Zum anderen sei die deutsche Bürokratie richtig schlimm geworden, sagt Hopp. "Jeder Handgriff muss dokumentiert werden, was den Pflegefachkräften ihre Arbeit in Deutschland auch nicht schmackhafter macht."
Nach Skandalen von Verwahrlosung und Vernachlässigung alter Menschen in Seniorenheimen, wurden die Kontrollen verschärft, allerdings nicht nur in stationären, sondern auch in ambulanten Einrichtungen.


"Es geht nur noch ums Geld"

Die Prüfungen des Medizinischen Dienstes der Krankenkassen (MDK) gehörten im ambulanten Bereich abgeschafft, findet Hopp. Nicht wenige Klienten würden bei den Besuchen der Kontrolleure, ihnen unbekannten Menschen, stark verunsichert.

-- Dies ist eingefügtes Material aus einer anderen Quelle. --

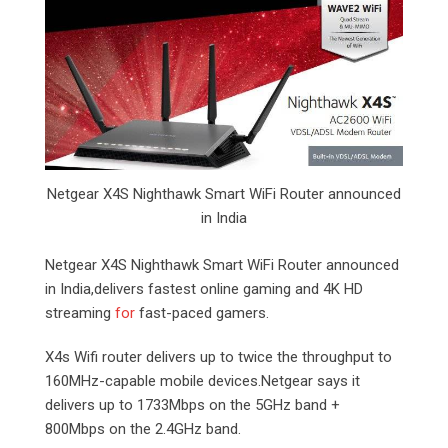
Netgear X4S Nighthawk Smart WiFi Router announced
in India
Netgear X4S Nighthawk Smart WiFi Router announced
in India,delivers fastest online gaming and 4K HD
streaming
for
fast-paced gamers.
X4s Wifi router delivers up to twice the throughput to
160MHz-capable mobile devices.Netgear says it
delivers up to 1733Mbps on the 5GHz band +
800Mbps on the 2.4GHz band.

Zwei Mal innerhalb von sieben Monaten musste die Maintal-Pflege die Kontrolle durch den MDK über sich ergehen lassen. Mit der Note 1,1 bewertet, würde Hopp es begrüßen, wenn die Prüfungen des MDK bei so positiven Ergebnissen in einem längeren Turnus als jährlich wiederholt würden.

Als "phasenweise unterschiedlich" beschreibt der Inhaber eines ambulanten Pflegedienstes seinen Personalbedarf. Neue Mitarbeiter könne er aus einer großen Zahl an Bewerbungen auswählen. Allgemein könne man zwar von einem Fachkräftemangel sprechen, nicht jedoch von einem Pflegenotstand, sagt der 48-Jährige. Er möchte nicht genannt werden, weil er keine weiteren Anfragen annehmen möchte.

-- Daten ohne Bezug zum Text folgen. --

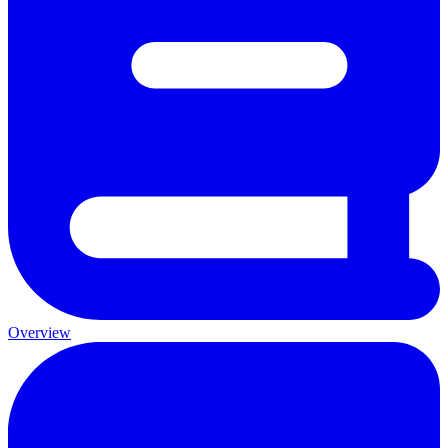
Overview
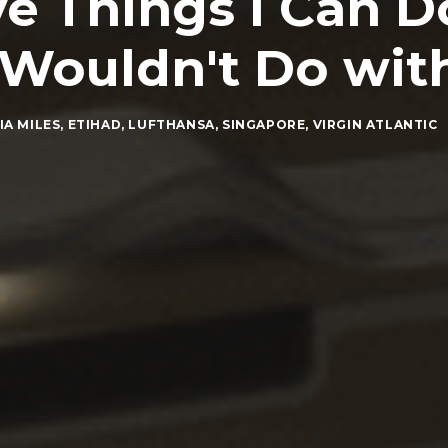
e Things I Can D
I Wouldn't Do wit
IA MILES
,
ETIHAD
,
LUFTHANSA
,
SINGAPORE
,
VIRGIN ATLANTIC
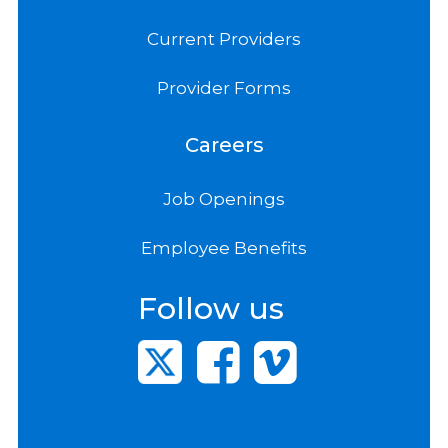
Current Providers
Provider Forms
Careers
Job Openings
Employee Benefits
Follow us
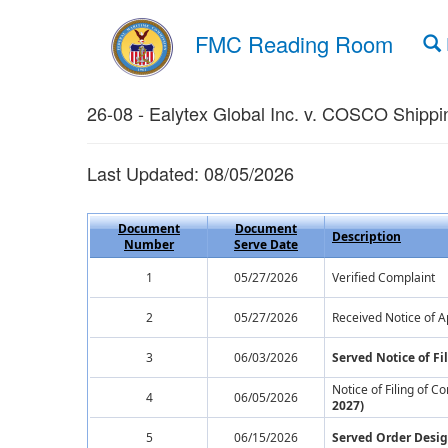
FMC Reading Room
26-08 - Ealytex Global Inc. v. COSCO Shippin
Last Updated: 08/05/2026
Document
Document
Description
Number
Serve Date
1
05/27/2026
Verified Complaint
2
05/27/2026
Received Notice of A
3
06/03/2026
Served Notice of F
Notice of Filing of 
4
06/05/2026
2027)
5
06/15/2026
Served Order Desig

Ute Bobach, gelernte Krankenschwester, die seit acht Jahren den Pflegedienst Mobile Fachpflege in Obernbreit führt, sucht hingegen ständig neues Personal. Der Grund: Die Patienten haben so viele Wünsche und Ansprüche, dass ihnen die Schwestern und Pfleger nicht gerecht werden können und wieder abspringen. "In der Ambulanz wollen die Patienten, dass immer diejenige Schwester zu ihnen kommt, die sie am liebsten haben." Durch Ablehnung könne psychischer Stress entstehen.

Weiteres Problem: Viele Leistungen, die früher bezahlt wurden, werden nicht mehr von den Krankenkassen übernommen. Es gehe nur noch ums Geld, ist Bobachs Empfindung. "Die Pflege war früher menschlicher, jetzt ist sie nur noch auf Gewinn ausgelegt", sagt die 50-Jährige.

Damit sich aus dem Fachkräftemangel in der Pflege kein Notstand entwickele, müssten mehr junge Leute motiviert werden, in einen Pflegeberuf zu gehen. "Es ist eigentlich ein schöner Beruf", meint Bobach. Einen Lösungsansatz könnte sich Michael Hopp vorstellen: "Der Staat müsste uns die Möglichkeit geben, selbst auszubilden."